“East Yorkshire, to the uninitiated, just looks like a lot of little hills. But it does have these marvellous valleys that were caused by glaciers, not rivers. So it is unusual.” – David Hockney
We have lived in Grimsby in the far east of England for five years. I like Grimsby but it has to be said that it is an odd place. On the south bank of the Humber Estuary it is so far east that the only place to go after this is the North Sea and there aren’t any ferries to Europe as there are in Hull on the north side of the river. It is a dead end. It is a place that you only go to by choice. No one visits Grimsby by accident. You cannot stumble upon it while taking a leisurely drive along the coast as say in Northumberland or East Anglia. It can never be an unexpected discovery.
I mention this because we have friends who live in the charming town of Oakham in Rutland and who visit us here at least once a year. When Richard and Pauline come to stay we need something to do but after two or three times I can assure you that there is little left to see of any interest in Grimsby. On their most recent visit we needed to come up with something new.
My friend Dai Woosnam (who lives in Grimsby) is always chastising me for regularly flying to Europe but neglecting to travel in England and the UK. He cannot understand why I have never been to Bath for example (one of the finest visitor cities in the UK) and to be fair he has got a point because I cannot explain why I have not been to Bath either. Anyway, Bath is too far to go for a day trip from Grimsby so we studied the Reader’s Digest touring guide of Great Britain (1992 edition) for somewhere closer and came up with Beverley, the County town of East Riding in neighbouring Yorkshire, which from the description sounded rather hopeful.
It wasn’t a very promising start to the day weather wise however and grey cloud and drizzle did not fill me with enthusiasm for the forty mile journey west, then north across the River Humber. The cloud was low and as sticky as toffee pudding and as we crossed the Humber Bridge at the highest point we drove through mist and fog but once across and toll paid the clouds began to break as we drove into the East Riding of Yorkshire.
The White Rose County of Yorkshire is the largest in England and for administrative convenience was once divided into Ridings, North, West and East, but no obvious fourth and I wondered why?

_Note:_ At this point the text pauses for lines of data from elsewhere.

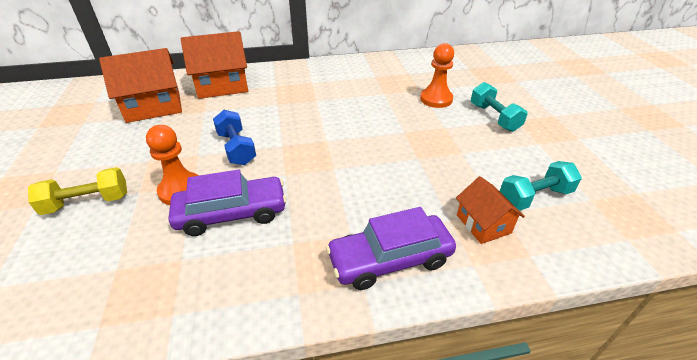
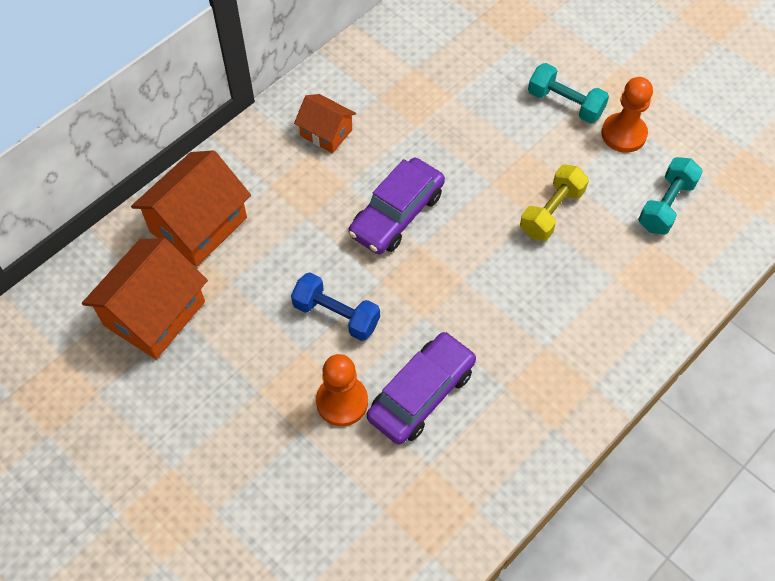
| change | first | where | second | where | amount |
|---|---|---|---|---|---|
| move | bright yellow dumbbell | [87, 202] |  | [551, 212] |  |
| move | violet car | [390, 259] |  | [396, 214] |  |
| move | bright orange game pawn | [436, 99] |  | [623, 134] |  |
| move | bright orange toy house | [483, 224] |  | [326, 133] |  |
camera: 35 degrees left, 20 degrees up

Well it turns out that there is a simple explanation because the word Riding is derived from a Danish word ‘thridding’, meaning a third. The invading Danes called representatives from each Thridding to a Thing, or Parliament and established the Ridings System. I rather like the idea that Parliament is called a Thing! To this day, Yorkshire consists of three ridings, along with the City of York, and that’s why there is no fourth, or South, Riding.
We arrived in Beverley in the late morning and by the time we had interpreted the complicated car park payment process at a pay and display machine the sky was blue, the sun was shining and a day that started needing a pullover did not now even require a jacket.
The name of the town came into use sometime in the tenth century and I always find it interesting how far the name of an English town or city has travelled world-wide. In the United States the U.S. Board on Geographic names have for some reason dropped the third ‘e’ but there is a Beverly in Chicago, Kansas, Kentucky, Massachusetts, New Jersey, Ohio, South Dakota, Washington and West Virginia. Beverly Hills in California is named after Beverly, Massachusetts so can indirectly be included in the list.
In Canada, as in USA the drop the third ‘e’ in Beverly, Toronto but in Australia they retain the correct spelling in Beverley, Adelaide and in a small town in Western Australia.
The place was busy and we followed a stream of pedestrians who seemed to know where they were going and arrived quite quickly at the Market Place. Ordinarily I would not find this an especially thrilling experience, even now after nearly sixty years I can recall being dragged around Leicester Market by my mother on a weekly basis, but Beverley Market, I have to say, was quite wonderful, busy, vibrant and full of life and I was so overcome by the moment I was talked into a rash purchase of a rusty garden ornament for £25 – my entire pocket money for the week.
I knew it was going to take me a while to get over that moment of shopping weakness so I steered us all away from the market and towards the ‘Georgian Quarter’ which I hoped would give me the time that I needed to recover my composure!